Exercise goal ::
Return each of the lines below word for word, leaving out the pictures.

Data excerpts

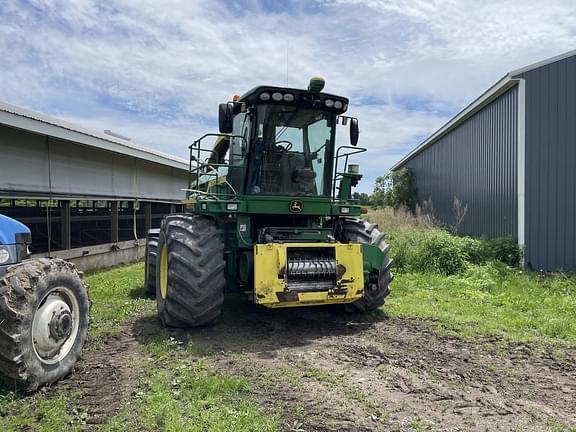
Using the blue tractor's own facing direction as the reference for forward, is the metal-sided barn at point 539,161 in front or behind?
behind

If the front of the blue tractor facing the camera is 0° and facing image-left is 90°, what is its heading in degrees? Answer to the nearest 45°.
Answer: approximately 45°

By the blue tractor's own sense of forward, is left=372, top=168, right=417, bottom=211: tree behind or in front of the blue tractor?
behind

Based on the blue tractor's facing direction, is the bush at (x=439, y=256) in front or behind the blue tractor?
behind
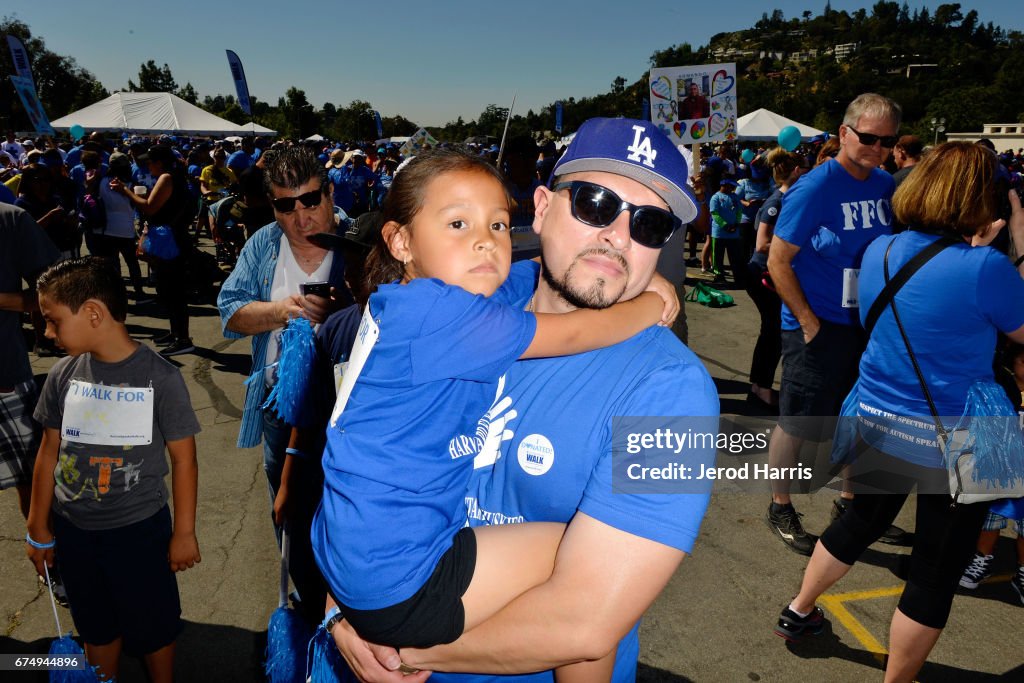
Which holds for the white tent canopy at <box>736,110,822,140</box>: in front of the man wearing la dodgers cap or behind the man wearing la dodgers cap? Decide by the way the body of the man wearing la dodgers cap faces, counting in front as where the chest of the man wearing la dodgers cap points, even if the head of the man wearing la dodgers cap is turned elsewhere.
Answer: behind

Written solution ::
Using the blue tractor's own facing direction as the reference for forward, is the metal-sided barn at point 539,161 in front or behind?
behind

If the front of the blue tractor facing the camera is 0° and facing image-left is 90°, what is its heading in degrees? Answer to the nearest 45°.
Answer: approximately 45°

By the blue tractor's own sense of forward, is left=372, top=168, right=417, bottom=211: tree behind or in front of the blue tractor?
behind

Based on the blue tractor's facing direction, is the bush at (x=439, y=256) in front or behind the blue tractor?
behind
Which holds for the white tent canopy at <box>736,110,822,140</box>: in front of the man wearing la dodgers cap or behind the man wearing la dodgers cap? Decide by the way the body of the man wearing la dodgers cap faces, counting in front as where the chest of the man wearing la dodgers cap points, even if the head of the man wearing la dodgers cap is turned elsewhere.
Answer: behind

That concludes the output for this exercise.